自分道 じぶんどう

元小学校教員が進む、青年海外協力隊の道。 アフリカ・セネガル編

104 マ、タ、ア、シ、タ

小学校では、

チャイムの代わりに、ピィー!というサイレンみたいな音を、先生が手動のボタンで鳴らすと、下校の合図です。

 

ほとんどの子は、足早に帰っていく中、私のところに足を止めて、少し話をしてから帰る子もいます。

 

4年生の女の子が私に聞きました。

「バ・スバ!(ウォロフ語)って、日本語で何て言うの?教えて!」

 

「また明日!だよ。ま、た、あ、し、た!」

 

「マ、タ、ア、シ、タ。

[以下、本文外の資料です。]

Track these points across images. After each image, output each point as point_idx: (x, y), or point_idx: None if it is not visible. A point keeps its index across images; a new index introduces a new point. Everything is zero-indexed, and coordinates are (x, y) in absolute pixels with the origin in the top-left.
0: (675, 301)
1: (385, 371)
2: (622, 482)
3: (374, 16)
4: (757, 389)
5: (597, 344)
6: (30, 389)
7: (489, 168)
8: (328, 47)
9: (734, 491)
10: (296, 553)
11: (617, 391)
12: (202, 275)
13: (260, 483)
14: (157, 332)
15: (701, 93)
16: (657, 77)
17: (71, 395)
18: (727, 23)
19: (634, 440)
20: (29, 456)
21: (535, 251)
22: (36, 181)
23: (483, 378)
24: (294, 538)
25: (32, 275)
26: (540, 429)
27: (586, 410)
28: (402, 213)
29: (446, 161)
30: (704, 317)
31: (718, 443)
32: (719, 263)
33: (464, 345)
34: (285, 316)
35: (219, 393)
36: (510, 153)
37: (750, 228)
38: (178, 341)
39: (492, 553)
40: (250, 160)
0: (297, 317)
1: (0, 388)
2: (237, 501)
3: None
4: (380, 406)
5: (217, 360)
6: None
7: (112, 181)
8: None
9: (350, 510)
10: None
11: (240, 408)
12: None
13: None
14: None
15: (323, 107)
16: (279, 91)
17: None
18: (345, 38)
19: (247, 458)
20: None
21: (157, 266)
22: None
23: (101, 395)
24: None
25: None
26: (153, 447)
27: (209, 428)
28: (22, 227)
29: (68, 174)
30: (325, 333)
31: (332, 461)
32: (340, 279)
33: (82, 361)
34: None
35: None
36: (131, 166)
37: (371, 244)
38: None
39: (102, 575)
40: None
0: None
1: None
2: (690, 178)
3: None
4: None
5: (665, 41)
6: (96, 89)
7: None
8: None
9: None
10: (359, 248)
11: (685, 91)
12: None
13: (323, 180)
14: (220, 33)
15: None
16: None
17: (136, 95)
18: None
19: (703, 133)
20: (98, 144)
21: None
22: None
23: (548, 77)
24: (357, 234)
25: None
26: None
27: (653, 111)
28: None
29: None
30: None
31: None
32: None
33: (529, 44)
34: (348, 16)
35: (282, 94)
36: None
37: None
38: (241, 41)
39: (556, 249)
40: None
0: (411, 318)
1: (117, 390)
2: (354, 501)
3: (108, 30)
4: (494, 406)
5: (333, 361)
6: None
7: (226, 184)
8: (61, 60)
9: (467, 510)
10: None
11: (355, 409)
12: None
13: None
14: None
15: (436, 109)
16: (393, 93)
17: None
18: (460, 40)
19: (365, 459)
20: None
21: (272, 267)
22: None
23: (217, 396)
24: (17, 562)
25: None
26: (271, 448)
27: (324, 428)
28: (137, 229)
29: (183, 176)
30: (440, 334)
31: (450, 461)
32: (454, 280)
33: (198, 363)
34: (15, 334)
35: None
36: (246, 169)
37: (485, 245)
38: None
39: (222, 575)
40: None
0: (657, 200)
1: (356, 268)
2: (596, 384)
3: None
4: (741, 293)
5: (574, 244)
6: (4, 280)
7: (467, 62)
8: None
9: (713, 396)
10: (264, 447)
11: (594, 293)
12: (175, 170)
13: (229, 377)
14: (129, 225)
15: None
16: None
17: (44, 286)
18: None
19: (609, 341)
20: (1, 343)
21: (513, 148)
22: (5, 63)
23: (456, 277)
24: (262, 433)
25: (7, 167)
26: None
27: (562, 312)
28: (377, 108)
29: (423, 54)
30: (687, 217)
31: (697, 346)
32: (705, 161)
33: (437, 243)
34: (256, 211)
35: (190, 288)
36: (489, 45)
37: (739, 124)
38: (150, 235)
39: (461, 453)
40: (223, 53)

ま、た、あ、し、た。

またあした!」

と、繰り返した後の最後のまた明日!を私に向かって言いました。

 

「また明日!」

 

突然のことでした。

日本のことに関心をもってくれたことは、私の心を温かくしてくれました。

 

久しぶりに、自分がセネガルでは稀な日本人であることを自覚しました。

 

ただ一緒の空間で生活するだけで、影響を与えることもあるのだなぁと気付きました。

 

その影響とは、外国と日本を繋げる見えない結び目をつくる役目です。

 

将来、この子が記憶しているかは分からないことだけど、

そんな種をまいていくことも、

きっと活動する意義。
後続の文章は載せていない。